Kassenvergleich wichtiger denn je
Für die rund 2,3 Millionen AOK-Versicherten in Niedersachsen bedeutet die Erhöhung eine finanzielle Mehrbelastung – sie haben jedoch ein Sonderkündigungsrecht, das es ihnen erlaubt, auch außerhalb der regulären Bindungsfrist die Kasse zu wechseln. Damit können Versicherte unter Umständen auf eine günstigere Kasse ausweichen.
Experten raten aktuell zum Vergleich der Beitragssätze und Leistungen, da der Zusatzbeitrag in der gesetzlichen Krankenversicherung nicht einheitlich ist. Derzeit gibt es eine Spannbreite von etwa zwei Prozentpunkten zwischen der günstigsten und der teuersten Krankenkasse. Die Wahl der Krankenkasse kann somit einen erheblichen Unterschied machen – nicht nur beim Beitrag, sondern auch bei freiwilligen Zusatzleistungen wie professioneller Zahnreinigung, alternativen Heilmethoden oder Bonusprogrammen.
Wie geht es weiter mit der Finanzierung der GKV?
Mit dem demografischen Wandel, der Zunahme chronischer Erkrankungen und dem medizinischen Fortschritt steigen die Gesundheitsausgaben langfristig weiter. Laut dem Bundesgesundheitsministerium könnten die Ausgaben der GKV bis 2030 jährlich um bis zu 5 Prozent zunehmen – weit mehr als die Löhne und Gehälter, aus denen sich die Beiträge speisen. Damit wächst die Finanzierungslücke weiter, wenn keine Gegenmaßnahmen ergriffen werden.

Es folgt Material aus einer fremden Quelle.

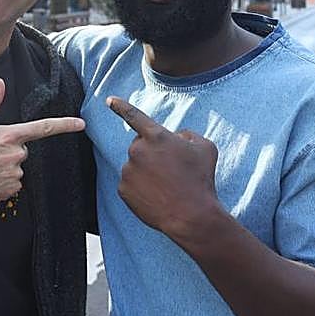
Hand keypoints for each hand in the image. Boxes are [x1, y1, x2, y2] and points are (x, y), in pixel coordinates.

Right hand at [0, 79, 84, 205]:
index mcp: (10, 135)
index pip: (43, 128)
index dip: (65, 125)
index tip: (81, 123)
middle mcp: (16, 154)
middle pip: (23, 149)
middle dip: (9, 150)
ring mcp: (15, 173)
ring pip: (17, 166)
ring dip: (5, 166)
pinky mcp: (11, 189)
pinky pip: (13, 182)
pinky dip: (3, 180)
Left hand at [106, 96, 220, 242]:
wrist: (191, 215)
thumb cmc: (200, 179)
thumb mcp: (205, 148)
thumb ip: (188, 135)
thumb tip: (177, 137)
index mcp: (156, 136)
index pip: (134, 116)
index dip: (120, 106)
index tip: (109, 100)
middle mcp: (137, 150)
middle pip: (140, 145)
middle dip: (152, 153)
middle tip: (171, 170)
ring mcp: (128, 170)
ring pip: (135, 165)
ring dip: (147, 171)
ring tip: (166, 186)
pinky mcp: (123, 190)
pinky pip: (131, 184)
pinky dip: (142, 188)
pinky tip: (157, 196)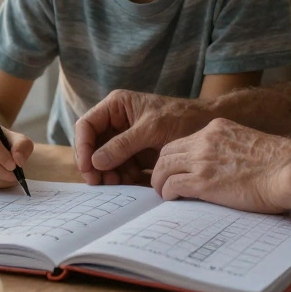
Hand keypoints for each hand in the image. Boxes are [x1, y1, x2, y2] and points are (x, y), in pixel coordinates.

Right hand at [74, 89, 214, 185]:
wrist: (208, 126)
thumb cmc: (182, 117)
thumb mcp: (152, 129)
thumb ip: (123, 144)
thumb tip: (96, 162)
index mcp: (116, 106)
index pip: (87, 125)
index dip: (82, 146)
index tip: (87, 167)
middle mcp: (117, 122)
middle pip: (93, 146)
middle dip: (95, 165)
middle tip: (99, 183)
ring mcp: (126, 140)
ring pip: (105, 161)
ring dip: (107, 174)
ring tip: (117, 184)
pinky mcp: (135, 155)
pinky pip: (120, 168)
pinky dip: (121, 178)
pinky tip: (128, 184)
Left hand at [151, 118, 290, 213]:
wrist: (289, 171)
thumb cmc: (280, 164)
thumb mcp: (250, 145)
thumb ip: (232, 150)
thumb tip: (228, 168)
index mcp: (217, 128)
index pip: (185, 140)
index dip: (176, 156)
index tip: (176, 167)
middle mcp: (205, 140)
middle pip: (167, 151)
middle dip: (162, 167)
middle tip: (162, 180)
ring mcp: (202, 160)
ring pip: (163, 167)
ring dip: (159, 181)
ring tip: (163, 192)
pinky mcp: (202, 182)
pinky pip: (172, 185)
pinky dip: (167, 192)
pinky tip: (170, 199)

Kritik kommt auch aus den Reihen der Arbeitgeber. Der Hauptgeschäftsführer der Landesvereinigung der Arbeitgeberverbände Niedersachsen, Jens Möller, sagte:
„Steigende Sozialbeiträge belasten die Unternehmen zusätzlich und gefährden die Wettbewerbsfähigkeit des Standorts. Es braucht dringend eine Reform hin zu mehr Steuerfinanzierung und weniger Abhängigkeit vom Faktor Arbeit.“
Beitragserhöhung als Warnsignal
Die Beitragserhöhung der AOK Niedersachsen ist kein Einzelfall, sondern Teil einer besorgniserregenden Entwicklung in der gesetzlichen Krankenversicherung. Sie zeigt, dass das derzeitige Finanzierungsmodell an seine Grenzen stößt – zulasten der Beitragszahler. Solange sich an der politischen Grundhaltung zur Finanzierung nichts ändert, drohen weitere Erhöhungen auch bei anderen Kassen.

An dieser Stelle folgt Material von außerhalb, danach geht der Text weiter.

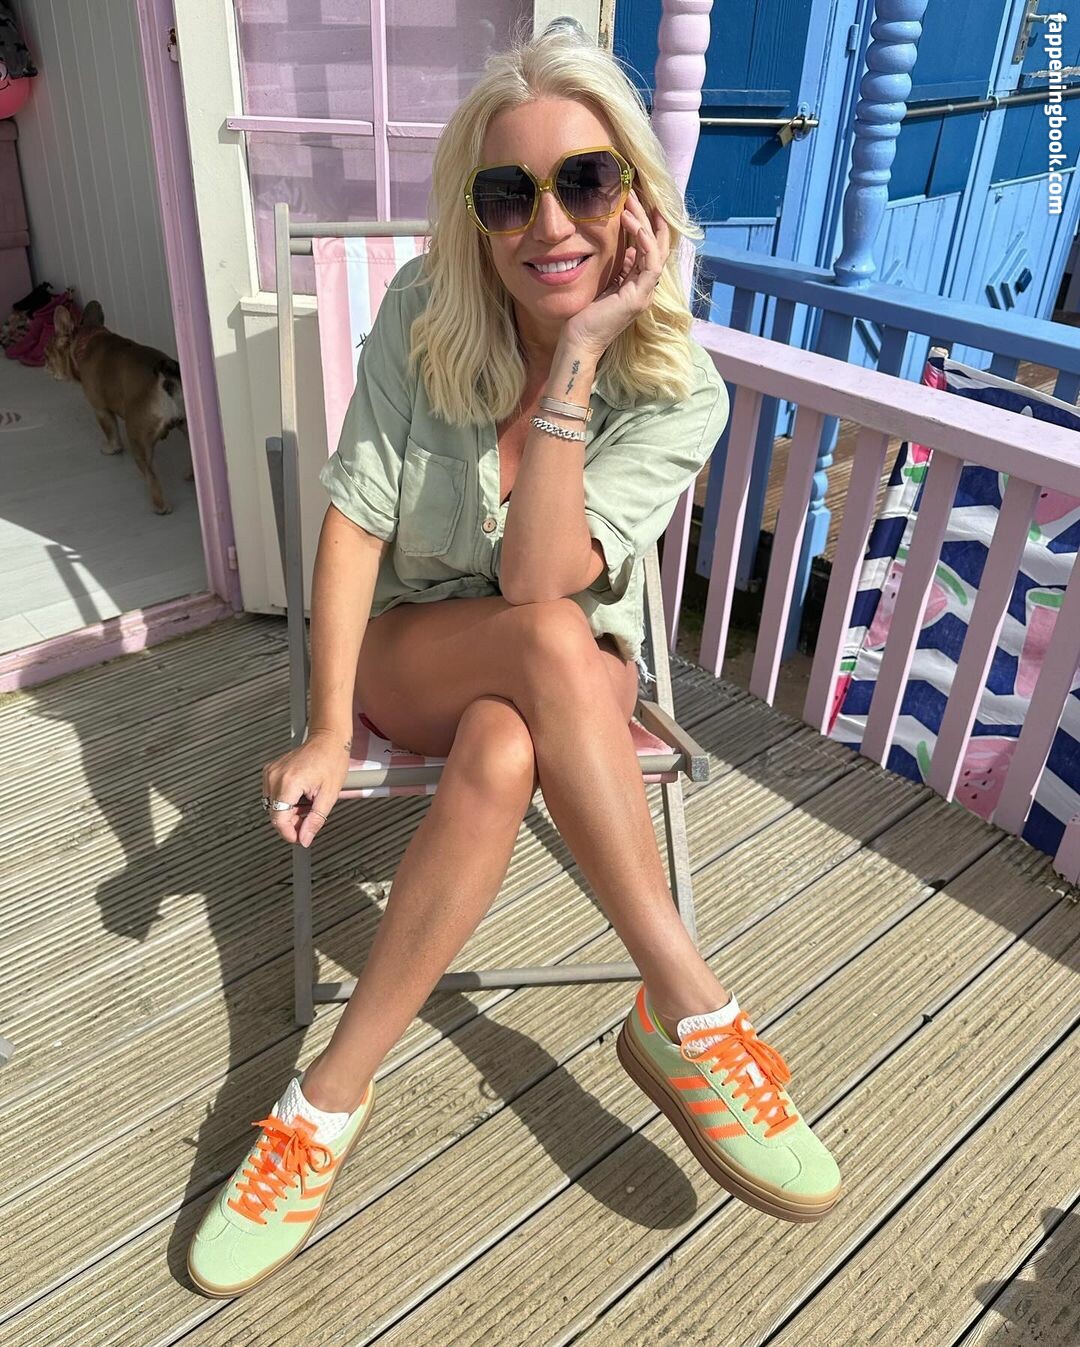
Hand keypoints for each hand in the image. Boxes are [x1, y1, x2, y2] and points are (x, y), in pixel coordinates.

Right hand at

Für Versicherte heißt es jetzt: informieren, vergleichen, handeln. Ein Krankenkassenwechsel kann sich lohnen – nicht nur finanziell, sondern auch in puncto Service und Leistungen. Gleichzeitig wächst der Druck auf die Politik, nachhaltige Lösungen für ein gerechtes, stabiles und solidarisches Gesundheitssystem zu entwickeln.